A few miscellaneous policy notes:
1.) Unions get some play, but without any explanation of how private-sector unions can rebound in an increasingly-competitive, globalized economy (245). 
2.) Without any apparent sense of irony, they cite NH and VT as examples of low/high tax burdens-- with the same results and presumably-similar cultures/populations (246). 
3.) The long discussion of non-profits (252ff) is somewhere between interesting and naïve. (I don't know enough to say where it fits on that spectrum. In any case, it's difficult to imagine how we would get to that world, practically.)

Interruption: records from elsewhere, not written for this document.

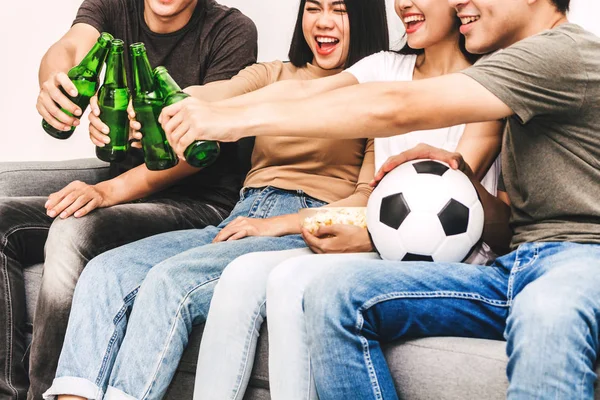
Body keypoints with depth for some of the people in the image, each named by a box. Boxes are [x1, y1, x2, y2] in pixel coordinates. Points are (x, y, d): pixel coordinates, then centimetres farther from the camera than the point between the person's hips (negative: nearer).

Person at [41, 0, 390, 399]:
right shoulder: (273, 75, 19)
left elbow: (372, 195, -3)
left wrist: (277, 224, -12)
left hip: (308, 233, -5)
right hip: (240, 223, 6)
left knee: (172, 280, -30)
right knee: (105, 273, -17)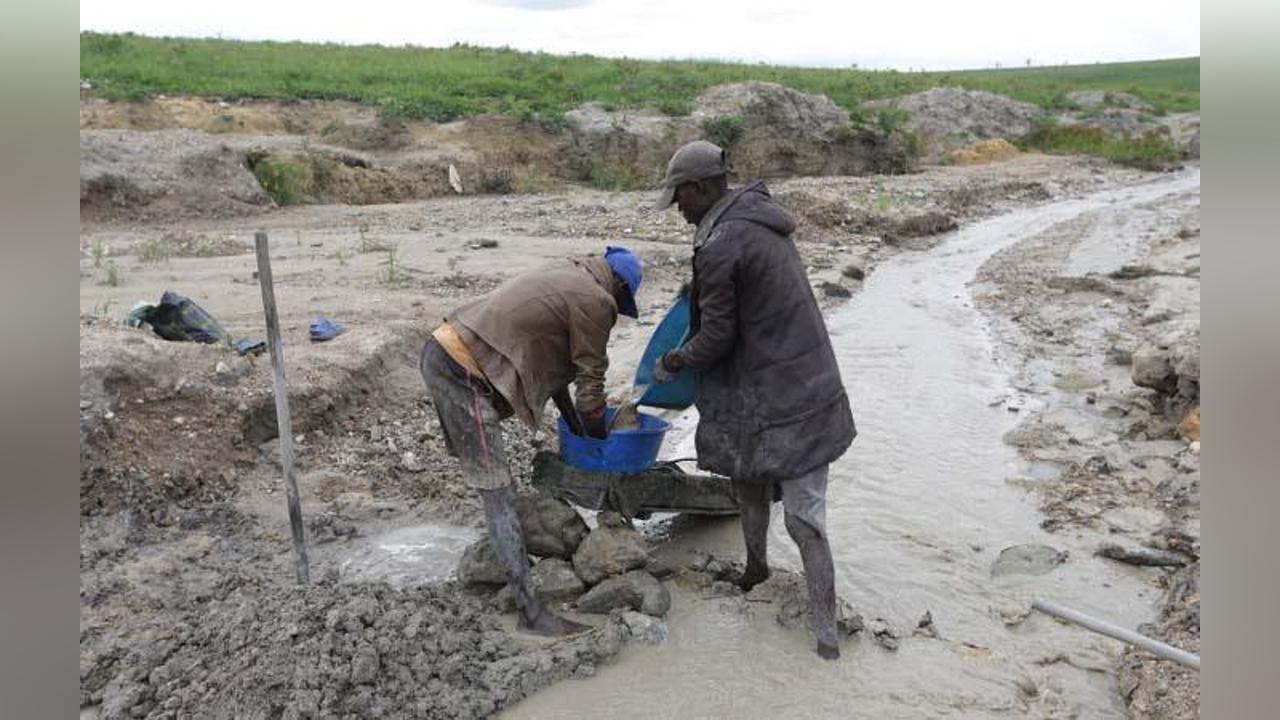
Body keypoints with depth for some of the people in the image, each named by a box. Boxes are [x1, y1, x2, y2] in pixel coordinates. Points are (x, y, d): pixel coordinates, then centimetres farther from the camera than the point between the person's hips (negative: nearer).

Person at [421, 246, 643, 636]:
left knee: (489, 478, 24)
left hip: (440, 349, 10)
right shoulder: (595, 301, -5)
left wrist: (574, 424, 29)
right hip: (465, 374, -10)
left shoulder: (562, 274, 22)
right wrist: (600, 442, 15)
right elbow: (590, 383, -1)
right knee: (497, 490, -7)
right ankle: (530, 611, -2)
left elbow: (550, 359, 26)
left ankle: (501, 551, 40)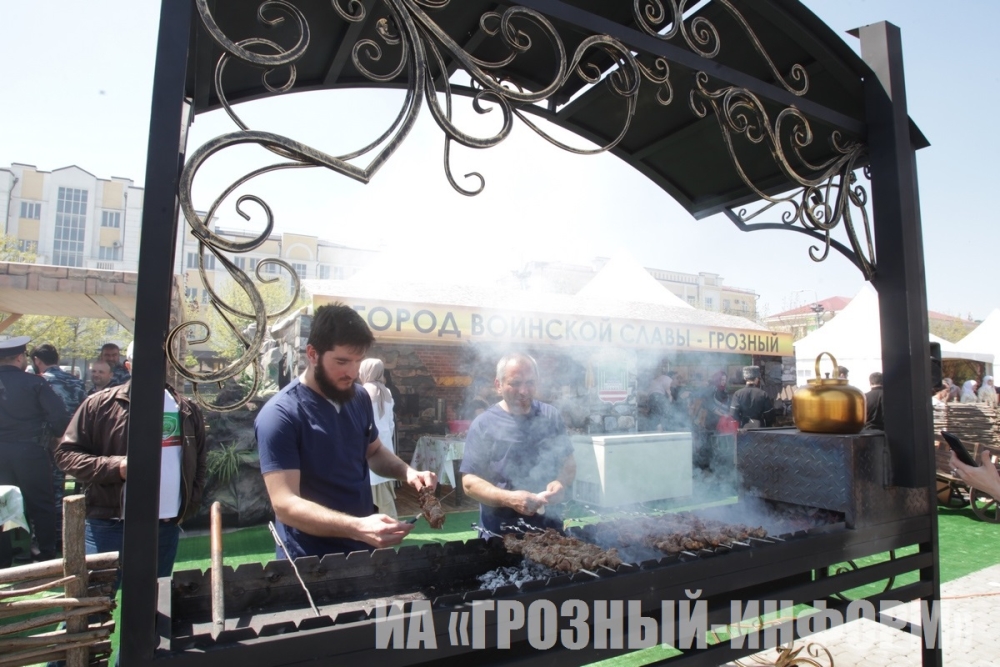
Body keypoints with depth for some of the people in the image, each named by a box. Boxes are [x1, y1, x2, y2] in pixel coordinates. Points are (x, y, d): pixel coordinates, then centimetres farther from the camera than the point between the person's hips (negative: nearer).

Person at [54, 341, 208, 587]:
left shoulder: (187, 410, 6)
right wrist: (115, 467, -17)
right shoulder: (100, 404, -3)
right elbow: (66, 453, -2)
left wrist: (188, 507, 4)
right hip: (109, 526, -3)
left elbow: (199, 463, 14)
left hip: (167, 527, 3)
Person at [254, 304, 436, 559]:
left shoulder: (359, 398, -3)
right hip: (311, 560, -6)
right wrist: (357, 527, -38)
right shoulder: (280, 415, -22)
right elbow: (285, 505, -27)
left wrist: (407, 472, -6)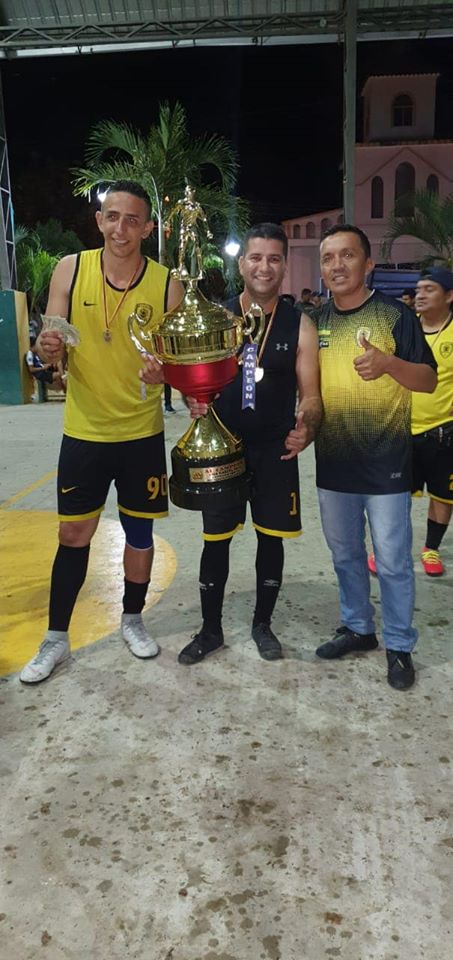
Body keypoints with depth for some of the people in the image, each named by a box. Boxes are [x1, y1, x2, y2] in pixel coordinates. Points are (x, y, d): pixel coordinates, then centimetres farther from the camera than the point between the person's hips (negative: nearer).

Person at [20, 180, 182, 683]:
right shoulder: (70, 269, -5)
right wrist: (48, 348, -26)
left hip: (142, 433, 0)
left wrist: (166, 368, -23)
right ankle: (56, 637, 23)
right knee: (73, 535, 7)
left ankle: (132, 619, 34)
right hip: (83, 432, 0)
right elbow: (49, 347, -2)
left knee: (139, 530, 12)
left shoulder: (166, 283, -6)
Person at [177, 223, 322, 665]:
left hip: (276, 451, 0)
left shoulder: (299, 326, -2)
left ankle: (262, 623, 32)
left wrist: (305, 424, -24)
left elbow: (310, 394, -3)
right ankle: (210, 629, 26)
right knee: (215, 540, 7)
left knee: (271, 538, 10)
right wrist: (194, 400, -20)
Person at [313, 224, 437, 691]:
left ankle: (398, 645, 22)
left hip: (385, 465, -4)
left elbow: (429, 380, -8)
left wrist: (389, 363, -27)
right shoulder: (316, 320, 7)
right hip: (332, 464, 5)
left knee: (392, 562, 4)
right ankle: (357, 627, 36)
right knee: (345, 556, 17)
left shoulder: (394, 314, -6)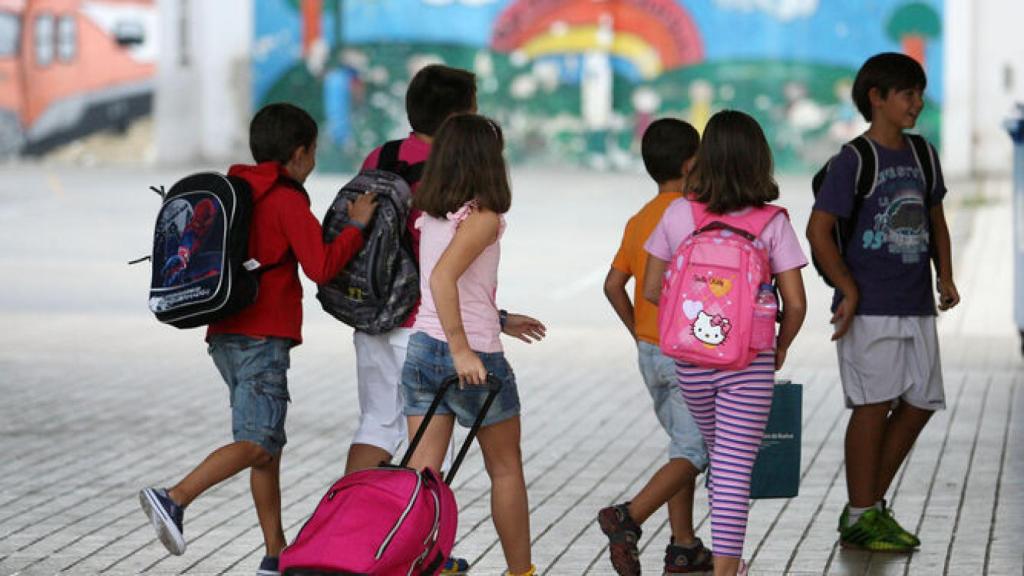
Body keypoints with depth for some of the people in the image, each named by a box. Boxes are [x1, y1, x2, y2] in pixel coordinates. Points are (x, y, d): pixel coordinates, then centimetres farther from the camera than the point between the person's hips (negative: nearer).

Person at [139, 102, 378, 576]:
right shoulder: (288, 200, -8)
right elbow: (321, 267, -15)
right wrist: (356, 227, -5)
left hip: (225, 335, 9)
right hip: (263, 337, -9)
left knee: (270, 445, 13)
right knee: (256, 444, -15)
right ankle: (174, 500, -31)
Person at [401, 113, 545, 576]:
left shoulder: (431, 216, 8)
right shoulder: (483, 216, -14)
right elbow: (443, 277, -27)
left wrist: (499, 321, 28)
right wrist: (463, 350, -28)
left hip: (423, 347, 6)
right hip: (474, 358, -6)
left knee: (422, 470, 3)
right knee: (506, 469, 11)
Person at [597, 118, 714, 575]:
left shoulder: (638, 221, 9)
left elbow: (613, 285, 9)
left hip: (649, 350, 8)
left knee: (683, 444, 17)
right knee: (694, 452, -5)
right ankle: (629, 517, -23)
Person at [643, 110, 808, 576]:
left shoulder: (679, 215, -4)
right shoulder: (772, 223, -9)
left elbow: (651, 290, 1)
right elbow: (796, 302, -9)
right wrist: (780, 347, 9)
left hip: (691, 361, 3)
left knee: (719, 454, 23)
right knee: (736, 468, 2)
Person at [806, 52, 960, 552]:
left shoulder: (922, 156, 12)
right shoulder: (853, 161, -9)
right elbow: (818, 230, -11)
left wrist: (945, 276, 9)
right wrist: (849, 290, -13)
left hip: (917, 306, 7)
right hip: (869, 310, -7)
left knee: (919, 406, 8)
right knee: (874, 406, -4)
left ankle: (870, 505, 20)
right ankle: (861, 519, 6)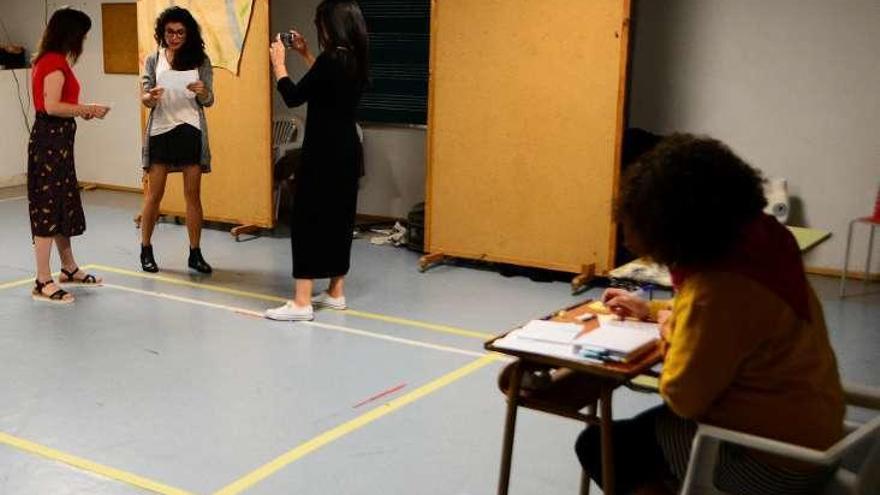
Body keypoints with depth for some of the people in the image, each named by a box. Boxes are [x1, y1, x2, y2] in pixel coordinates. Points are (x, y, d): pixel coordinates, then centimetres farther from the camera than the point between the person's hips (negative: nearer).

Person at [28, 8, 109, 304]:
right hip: (51, 141, -10)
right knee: (48, 207, -7)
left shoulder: (50, 60, 15)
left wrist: (82, 111, 9)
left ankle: (69, 268, 31)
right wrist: (88, 110, -14)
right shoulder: (55, 62, -15)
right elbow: (52, 106, -23)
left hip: (56, 141, 10)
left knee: (64, 204, 18)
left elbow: (54, 104, 11)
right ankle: (43, 282, -3)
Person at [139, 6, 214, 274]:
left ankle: (195, 253, 10)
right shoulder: (153, 60, 4)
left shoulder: (200, 60, 3)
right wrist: (150, 98, -25)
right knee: (154, 195, 4)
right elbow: (145, 99, -1)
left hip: (191, 131, 0)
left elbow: (208, 101, 0)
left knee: (193, 194, 3)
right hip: (160, 132, 0)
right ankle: (146, 250, 16)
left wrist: (202, 92, -23)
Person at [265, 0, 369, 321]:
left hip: (325, 153, -9)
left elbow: (293, 97, -13)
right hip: (347, 151, 9)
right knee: (339, 219, 15)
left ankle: (301, 303, -5)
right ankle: (336, 293, 23)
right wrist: (306, 55, 26)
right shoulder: (354, 60, 8)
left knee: (307, 221, -5)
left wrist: (278, 62, 1)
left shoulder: (332, 59, -19)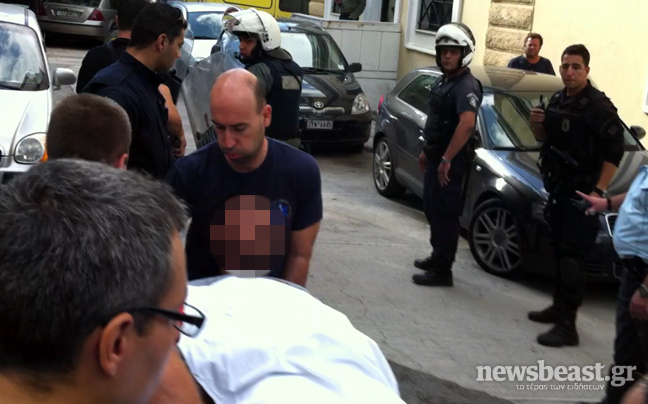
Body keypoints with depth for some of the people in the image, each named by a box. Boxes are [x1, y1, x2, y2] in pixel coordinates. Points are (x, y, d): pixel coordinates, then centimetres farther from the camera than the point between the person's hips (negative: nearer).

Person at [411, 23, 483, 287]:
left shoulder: (466, 86, -19)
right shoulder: (442, 81, 13)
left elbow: (467, 124, -32)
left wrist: (446, 159, -32)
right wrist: (426, 151, 23)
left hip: (450, 160, -10)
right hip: (436, 156, 10)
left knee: (445, 213, -5)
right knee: (431, 208, 18)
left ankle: (442, 270, 1)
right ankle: (437, 257, 31)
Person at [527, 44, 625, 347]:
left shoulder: (598, 106, -15)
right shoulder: (557, 100, 10)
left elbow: (614, 153, -17)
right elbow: (546, 139, 21)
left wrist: (598, 192, -23)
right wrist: (537, 125, -2)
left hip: (582, 193, -8)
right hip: (558, 188, 8)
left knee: (571, 256, -10)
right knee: (558, 250, 15)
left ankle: (567, 325, -7)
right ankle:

4.) They critique CEO pay on occasion (e.g., 250). But interestingly, they use Robert Reich to write their foreword-- and he provides a useful corrective (xi) on what turns out to be a complicated theoretical issue with a mixed bag of empirical results. (Punchline for the former: it's not the most competitive market, but its flaws are often exaggerated. Punchline for the latter: it's really difficult to measure well-- and even so, you can find results all over the board.)
5.) They have a weird focus on AGW throughout (but especially in chapter 15)-- at least in their efforts to connect it to the thesis of their book. When authors go that far afield, it raises alarm bells about objectivity and worldview. (That said, they have an innovative/impressive reference to "tradeable carbon quotas [222]-- the sort of approach that would usually be bothersome to those concerned with AGW.)
6.) They have an odd claim about public school spending-- not overall spending or spending inequality, but public spending as a percentage of total spending as the key variable (161). On what theoretical basis would one choose that variable?! That's the sort of thing that springs from data-miners or ideology-- neither is a good sign.
7.) They want to avoid "concentrating power in the hands of the State" (255), but they say nothing about doing that in the context of health care or, more important here, K-12 education. (The easiest way to help inequality: fix the jacked-up K-12 education system by reducing "the power in the hands of the State" and empowering those in lower classes!)